WHAT TO PRODUCE
Pull out each line in the records that contains the string "shop", treating uppercase and lowercase letters as different.

*-*-*

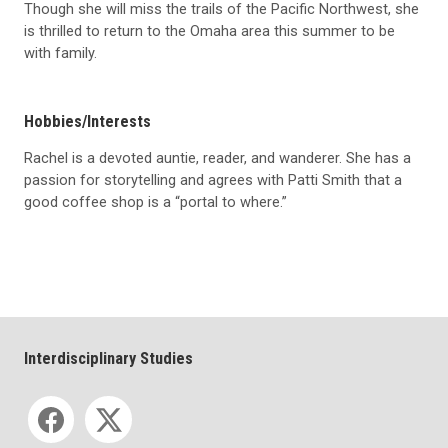
Though she will miss the trails of the Pacific Northwest, she
is thrilled to return to the Omaha area this summer to be
with family.
Hobbies/Interests
Rachel is a devoted auntie, reader, and wanderer. She has a
passion for storytelling and agrees with Patti Smith that a
good coffee shop is a “portal to where.”
Interdisciplinary Studies
Social media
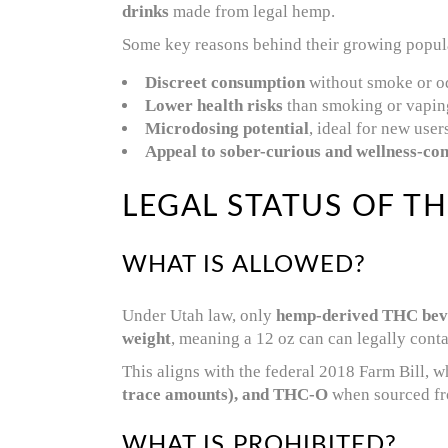
drinks
made from legal hemp.
Some key reasons behind their growing popula
Discreet consumption
without smoke or o
Lower health risks
than smoking or vapin
Microdosing potential
, ideal for new user
Appeal to sober-curious and wellness-co
LEGAL STATUS OF TH
WHAT IS ALLOWED?
Under Utah law, only
hemp-derived THC bev
weight
, meaning a 12 oz can can legally cont
This aligns with the federal 2018 Farm Bill, w
trace amounts), and THC-O
when sourced f
WHAT IS PROHIBITED?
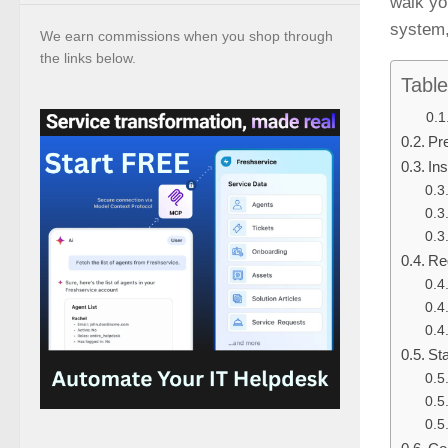
walk yo
system, 
We earn commissions when you shop through
the links below.
Table
Pr
Ins
Re
St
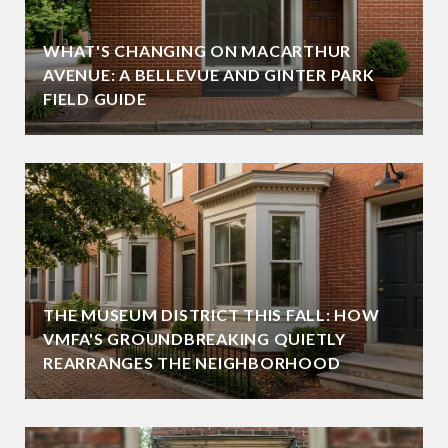
WHAT'S CHANGING ON MACARTHUR
AVENUE: A BELLEVUE AND GINTER PARK
FIELD GUIDE
THE MUSEUM DISTRICT THIS FALL: HOW
VMFA'S GROUNDBREAKING QUIETLY
REARRANGES THE NEIGHBORHOOD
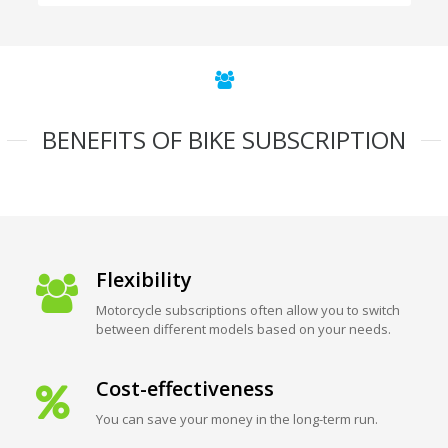
BENEFITS OF BIKE SUBSCRIPTION
Flexibility
Motorcycle subscriptions often allow you to switch
between different models based on your needs.
Cost-effectiveness
You can save your money in the long-term run.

*-*-*

WRITTEN SOLUTION
good coffee shop is a “portal to where.”
We earn commissions when you shop through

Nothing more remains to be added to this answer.